While CGI Group Inc. weathers the flak from the botched health care website launch, Catamaran Corp.’s investors are worried about the unintended consequences of U.S. medical insurance reform.
Known as a full-service pharmacy benefits manager (PBM), Catamaran helps administer prescription drug programs for companies and health plans. Fortune magazine named it the fastest growing company in the United States in 2011, when it was still called SXC Health Solutions, but in recent months the stock has hit a rough patch on concerns Obamacare may cost it a chunk of its business.
“I think the investor reaction relative to financial impact has been overdone,” said Michael Cherny, an analyst at ISI in New York, who believes the stock is undervalued.
Catamaran began life in Milton, Ont., in 1993. Since relocating to the Chicago area in 2006, the company has established itself as a dynamo in U.S. prescription drugs, thanks to its proprietary software for managing pharmaceutical plans. Catamaran rode a series of smart acquisitions to a $10-billion valuation, its stock rising 1,500 per cent since its expatriation.
In September, Catamaran lost a small piece of its business when client Walgreen Co. announced that it was offloading 160,000 of its employees to a private health exchange, basically giving them the money to buy their own coverage.
The effect on Catamaran’s business was minimal, but investors worried that Obamacare might compel a wave of U.S. employers to abandon their own worker health insurance plans. Catamaran’s share price fell almost 10 per cent the same day as the Walgreen announcement, then another 10 per cent over the following two weeks. The losses moderated somewhat, but the stock is still trading at more than $10 off the August peak, which broke through $60 for the first time.

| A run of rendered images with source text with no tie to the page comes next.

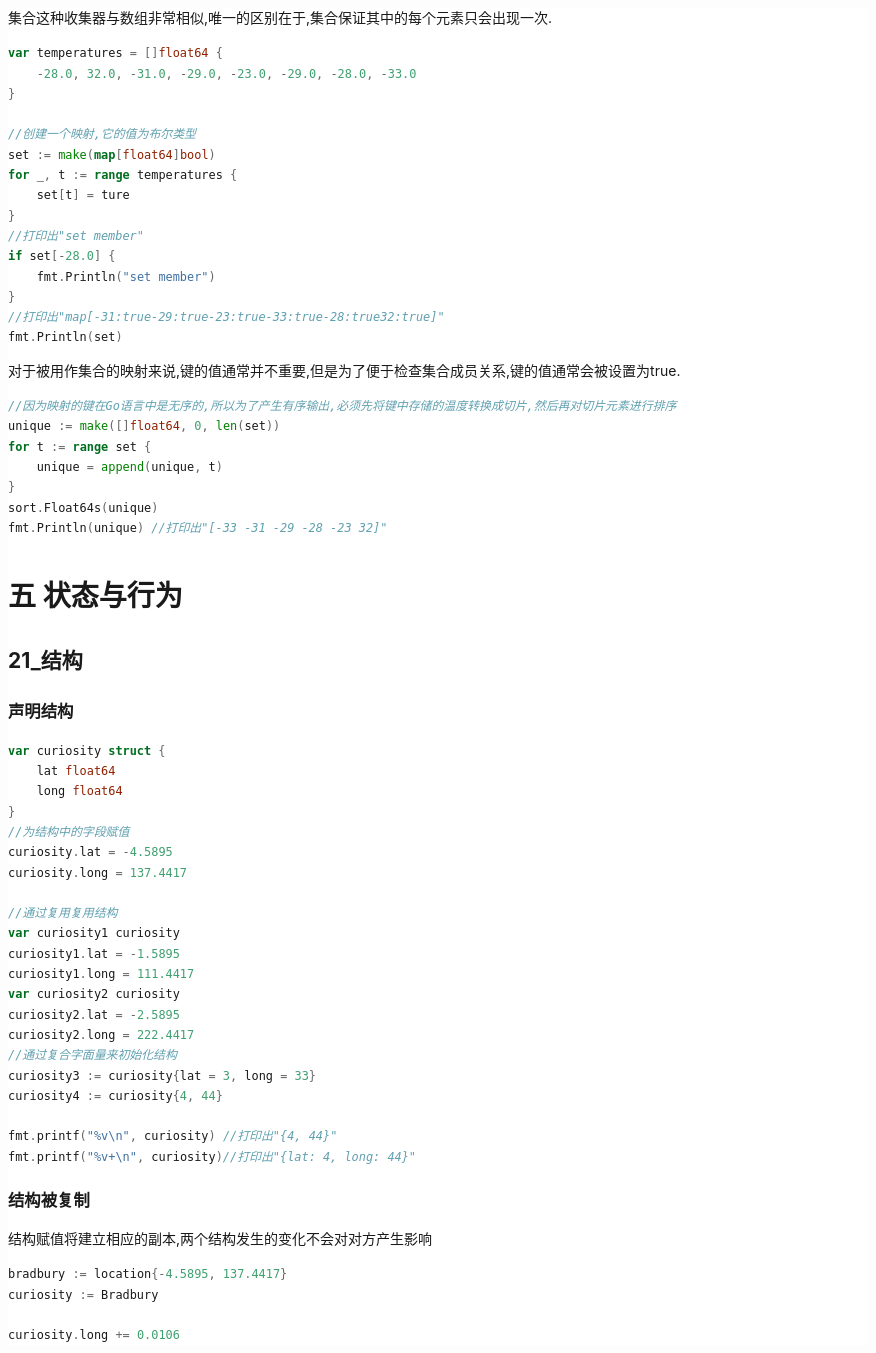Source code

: 集合这种收集器与数组非常相似,唯一的区别在于,集合保证其中的每个元素只会出现一次.
```go
var temperatures = []float64 {
	-28.0, 32.0, -31.0, -29.0, -23.0, -29.0, -28.0, -33.0
}

//创建一个映射,它的值为布尔类型
set := make(map[float64]bool)
for _, t := range temperatures {
	set[t] = ture
}
//打印出"set member"
if set[-28.0] {
	fmt.Println("set member")
}
//打印出"map[-31:true-29:true-23:true-33:true-28:true32:true]"
fmt.Println(set)
```
对于被用作集合的映射来说,键的值通常并不重要,但是为了便于检查集合成员关系,键的值通常会被设置为true.
```go
//因为映射的键在Go语言中是无序的,所以为了产生有序输出,必须先将键中存储的温度转换成切片,然后再对切片元素进行排序
unique := make([]float64, 0, len(set))
for t := range set {
	unique = append(unique, t)
}
sort.Float64s(unique)
fmt.Println(unique) //打印出"[-33 -31 -29 -28 -23 32]"
```
# 五 状态与行为
## 21_结构
### 声明结构
```go
var curiosity struct {
	lat float64
	long float64
}
//为结构中的字段赋值
curiosity.lat = -4.5895
curiosity.long = 137.4417

//通过复用复用结构
var curiosity1 curiosity
curiosity1.lat = -1.5895
curiosity1.long = 111.4417
var curiosity2 curiosity
curiosity2.lat = -2.5895
curiosity2.long = 222.4417
//通过复合字面量来初始化结构
curiosity3 := curiosity{lat = 3, long = 33}
curiosity4 := curiosity{4, 44}

fmt.printf("%v\n", curiosity) //打印出"{4, 44}"
fmt.printf("%v+\n", curiosity)//打印出"{lat: 4, long: 44}"
```
### 结构被复制
结构赋值将建立相应的副本,两个结构发生的变化不会对对方产生影响
```go
bradbury := location{-4.5895, 137.4417}
curiosity := Bradbury

curiosity.long += 0.0106
```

“I believe there’s significant confusion and certain inaccuracies on the impact of the PBM industry and to Catamaran specifically,” CEO Mark Thierer said on the third-quarter earnings call two weeks ago. “We see great opportunities to participate in the expansion of health coverage in this country and ride the … tailwinds created by [Obamacare].”
The company is well positioned, he said, to capture the business of the newly insured. Most analysts seem to agree with him. Demographic trends certainly favour Catamaran. “Industry growth has been fuelled by the steady rise in pharmaceutical use as well as a U.S. population that is growing older and developing chronic conditions,” Frank Morgan, an analyst at RBC Dominion Securities, said in a recent note.
Catamaran should be able to maintain a competitive edge within the industry through its transparent pricing model, which has won it market share among a diverse customer base, Mr. Morgan said. A proven record for shrewd acquisitions should sustain growth, while future revenue got a big lift recently through a 10-year contract worth more than $5-billion with Cigna Corp., the fourth-largest health insurer in the United States, Mr. Morgan said. He estimates that 25 per cent annual revenue growth is achievable.
Part of the selloff of Catamaran’s stock likely had to do with investors daunted by its rich valuation. “People look at the company and get worked up about the [price-earnings ratio],” said Robert McWhirter, president of Selective Asset Management Inc.
Even after Catamaran’s slide, its stock trades at a forward multiple of about 20 times earnings, while its most comparable peer, Express Scripts Holding Co., trades at only about 13 times. But given the companies’ respective prospects, that gap should be even higher, Mr. Cherny said. “Clearly, they’re at very different points on the growth cycle, so there should be a disconnect on the multiples.”
There is still plenty of room for Catamaran to grow, through industry expansion, through stealing market share, and through mergers and acquisitions. Alternatively, the company could make an attractive takeover target, Mr. McWhirter said.
“If you’re Express Scripts and you see these guys eating your lunch, what’s the easiest way to take care of that problem?”